There is not a line of proof in the record with respect to the origin of this ice formation, nor when it developed. The freezing may have taken place five minutes before appellee arrived. On what basis therefore, since admittedly appellant’s agents did not know of the condition, could a jury possibly find that the condition had existed so long that they should have known of it? The opinion states: “There was some snow and ice on the side steps.” I find no testimony to that effect in the record. Mrs. Lutes testified that when she went out to the clubhouse in the afternoon there was some snow and ice on the steps of the side porch. Significantly this witness, who assisted appellee immediately after she had fallen in the doorway (she was on the floor, not on the porch), testified positively that there was no ice anywhere on the porch.

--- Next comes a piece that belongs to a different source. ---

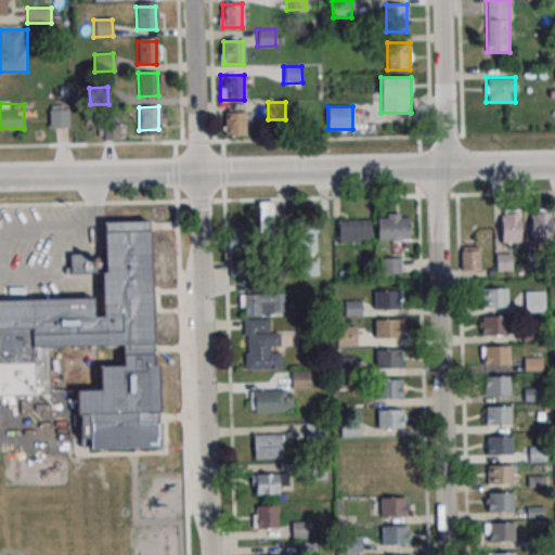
[(48,111),(67,110),(67,127),(49,128),(48,111)]
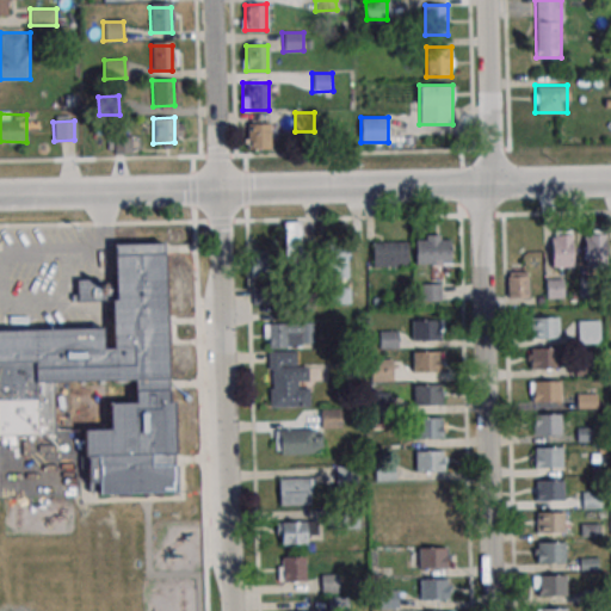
[(272,124),(246,124),(246,149),(272,149),(272,124)]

This was a covered porch, and no explanation is given with respect to the source of the water that formed the ice strip (if there was one). The most reasonable guess would be that the warm clubroom caused moisture to condense on the glass panel, which froze sometime after it descended to the doorsill. Anyhow, it is utterly speculative when this particular condition was created and how long it had existed.

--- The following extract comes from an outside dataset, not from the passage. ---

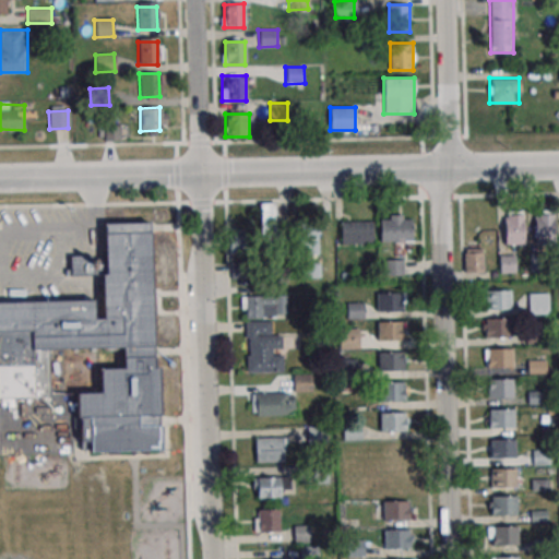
[(261,229),(277,229),(277,201),(261,201),(261,229)]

Appellee complains that in a case of this sort it would be extremely difficult to prove how long the condition existed. While we sympathize with her predicament, the same obstacle was present in the two cases cited above. We must remember that appellant was not an insurer (although the majority decision in effect makes it one), and the burden was upon appellee to prove that appellant negligently violated a duty which it owed her. Since the latter had no duty to discover the icy condition unless it had existed long enough for appellant to have a reasonable opportunity to discover it, she must show (rather than ask the jury to speculate) some continuity of the condition. The majority opinion does not mention the above cited cases of Kroger Grocery & Baking Co. .v. Spillman, 279 Ky. 366, 130, S.W.2d 786, and Montgomery Ward & Co. v. Hansen, 282 Ky. 188, 138 S.W.2d 357, much less attempt to answer them, although both are directly in point.
III. While it might not be decisive, the opinion fails to discuss appellee’s possible contributory negligence as a matter of law. She of course, the same as appellant’s agents, knew of the weather conditions. If it is reasonable to say appellant was guilty of negligence in not discovering this particular spot of ice, it would seem that she might well be held guilty of contributory *139negligence as a matter of law when she failed to discover and avoid it while gaining entrance through a locked doorway. See Illinois Central Railroad Company v. Sanderson, 175 Ky. 11, 192 S.W. 869, L.R.A. 1917D, 890.
I am authorized to say that Chief Justice CAMMACK joins in this dissent.